(Article changed on June 28, 2013 at 19:38)
(Article changed on June 28, 2013 at 19:33)
"On March 12, 2010, I was surrounded by big hairy men with guns on their hips, yelling at me as I led a protest against Starbuck's gun policy. Today, I'm surrounded by five-year-old boys sitting with their moms at the next table. Now I'm the one with a gun on her hip. The gun makes me more fearful than I could have imagined."
So begins "My Month With a Gun: Week One" a
three-part series, written by anti-gun violence author and activist Heidi
Yewman that debuted this week in Ms magazine.
After the NRA's Wayne LaPierre told the nation only good guys with guns stop bad guys with guns, Yewman says she "wondered what would it be like to be that good guy with a gun. What would it be like to get that gun, live with that gun, be out and about with that gun." Yewman, who is the author of Beyond the Bullet and a board member of the Brady Campaign and National Gun Victims Action Council (NGAC), bought a Glock 9mm handgun from a gun dealer four minutes from her home.
Yewman writes that she had only four rules for her month-long experiment in civilian armament: "Carry it with me at all times, follow the laws of my state, only do what is minimally required for permits, licensing, purchasing and carrying, and finally be prepared to use it for protecting myself at home or in public."
Any blogger or reporter who writes about gun safety has met the " 2A tsunami"--the throng of online commentators who post ethnic slurs, insults and threats in the name of their patriotism and Constitution rights. Online attacks against an NGAC staffer last month were so virulent--"Why are people with Jewish names at the root of most everything wrong with society today?"/ "Do you hate liberal gun grabbers? Do you want take revenge on them for vilifying you as a baby killing racist rednecks?"--they were blocked by Google.
The 2A backlash against Yewman was so retaliatory, it included publication of her home address and led to MS magazine's decision to scrap the rest of the series, says the New York Times . The attacks were reminiscent of gun advocates who posted the home addresses of editors and writers at The Journal News , where their children go to school and issued death threats because the paper revealed addresses of local handgun permit holders.

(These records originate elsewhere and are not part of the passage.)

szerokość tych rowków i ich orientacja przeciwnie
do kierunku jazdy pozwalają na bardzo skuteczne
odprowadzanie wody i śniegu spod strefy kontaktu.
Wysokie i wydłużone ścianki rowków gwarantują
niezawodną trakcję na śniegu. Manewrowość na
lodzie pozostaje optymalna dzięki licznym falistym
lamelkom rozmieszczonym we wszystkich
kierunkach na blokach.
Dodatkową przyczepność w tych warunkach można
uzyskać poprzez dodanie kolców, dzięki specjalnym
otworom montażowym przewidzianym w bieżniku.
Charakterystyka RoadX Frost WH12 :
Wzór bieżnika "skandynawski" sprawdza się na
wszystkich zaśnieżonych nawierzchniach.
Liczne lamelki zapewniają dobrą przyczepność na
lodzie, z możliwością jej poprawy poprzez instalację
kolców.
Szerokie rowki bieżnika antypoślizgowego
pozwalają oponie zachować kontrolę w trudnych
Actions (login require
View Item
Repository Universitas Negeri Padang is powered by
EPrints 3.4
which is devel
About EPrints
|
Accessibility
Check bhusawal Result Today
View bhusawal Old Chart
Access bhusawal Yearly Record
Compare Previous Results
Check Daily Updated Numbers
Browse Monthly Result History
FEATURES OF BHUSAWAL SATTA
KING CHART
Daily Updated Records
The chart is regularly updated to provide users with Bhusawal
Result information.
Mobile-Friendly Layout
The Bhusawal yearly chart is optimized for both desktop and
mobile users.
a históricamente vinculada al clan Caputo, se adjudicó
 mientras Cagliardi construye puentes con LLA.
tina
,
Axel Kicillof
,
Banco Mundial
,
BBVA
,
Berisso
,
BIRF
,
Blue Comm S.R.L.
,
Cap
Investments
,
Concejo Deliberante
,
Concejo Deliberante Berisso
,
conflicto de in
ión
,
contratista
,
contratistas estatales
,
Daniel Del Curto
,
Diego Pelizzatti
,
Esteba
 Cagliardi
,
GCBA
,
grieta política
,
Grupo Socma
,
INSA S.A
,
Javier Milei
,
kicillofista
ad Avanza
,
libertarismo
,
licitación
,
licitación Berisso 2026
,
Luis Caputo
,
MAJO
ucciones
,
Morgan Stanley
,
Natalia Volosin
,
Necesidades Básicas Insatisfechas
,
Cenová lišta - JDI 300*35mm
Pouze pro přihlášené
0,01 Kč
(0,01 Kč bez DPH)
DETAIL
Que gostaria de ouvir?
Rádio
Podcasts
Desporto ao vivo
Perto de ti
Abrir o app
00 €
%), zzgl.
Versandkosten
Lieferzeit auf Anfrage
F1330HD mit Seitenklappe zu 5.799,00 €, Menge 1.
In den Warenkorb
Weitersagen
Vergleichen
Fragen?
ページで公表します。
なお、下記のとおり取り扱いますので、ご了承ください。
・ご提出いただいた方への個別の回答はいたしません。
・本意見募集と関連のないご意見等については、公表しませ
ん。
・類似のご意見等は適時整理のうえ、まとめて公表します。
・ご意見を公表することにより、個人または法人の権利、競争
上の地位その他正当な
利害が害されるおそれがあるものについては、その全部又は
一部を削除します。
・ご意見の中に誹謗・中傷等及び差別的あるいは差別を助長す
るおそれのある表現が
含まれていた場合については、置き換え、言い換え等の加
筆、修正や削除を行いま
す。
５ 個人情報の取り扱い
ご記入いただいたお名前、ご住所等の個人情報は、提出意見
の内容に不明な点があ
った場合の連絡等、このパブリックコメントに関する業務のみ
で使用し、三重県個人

What angered gun lovers the most was how easy Yewman revealed the process of buying a gun to be. "The whole thing took 7 minutes. As a gratified consumer, I thought, 'Well, that was easy.' Then the terrifying reality hit me, 'Holy hell, that was EASY.' Too easy. I still knew nothing about firearms." Both the gun dealer who sold Yewman her Glock and a policeman she randomly asked for help in ascertaining if there were bullets in the chamber, knew she was walking around with a lethal weapon she knew nothing about.